## Requirement
Transcribe the records exactly. Pictures do not belong in the transcription.

## Page images and extracted text

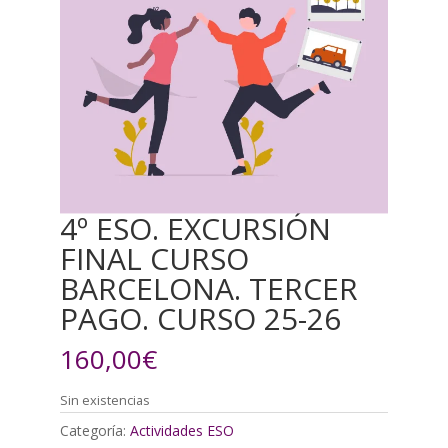
4º ESO. EXCURSIÓN
FINAL CURSO
BARCELONA. TERCER
PAGO. CURSO 25-26
160,00
€
Sin existencias
Categoría:
Actividades ESO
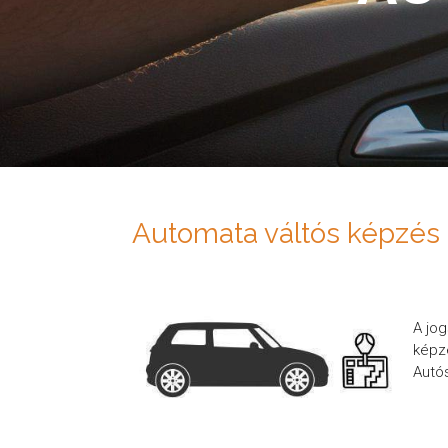
Automata váltós képzés
A jog
képz
Autó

## Solution to the exercise
4º ESO. EXCURSIÓN
FINAL CURSO
BARCELONA. TERCER
PAGO. CURSO 25-26
160,00
€
Sin existencias
Categoría:
Actividades ESO
Automata váltós képzés
A jog
képz
Autó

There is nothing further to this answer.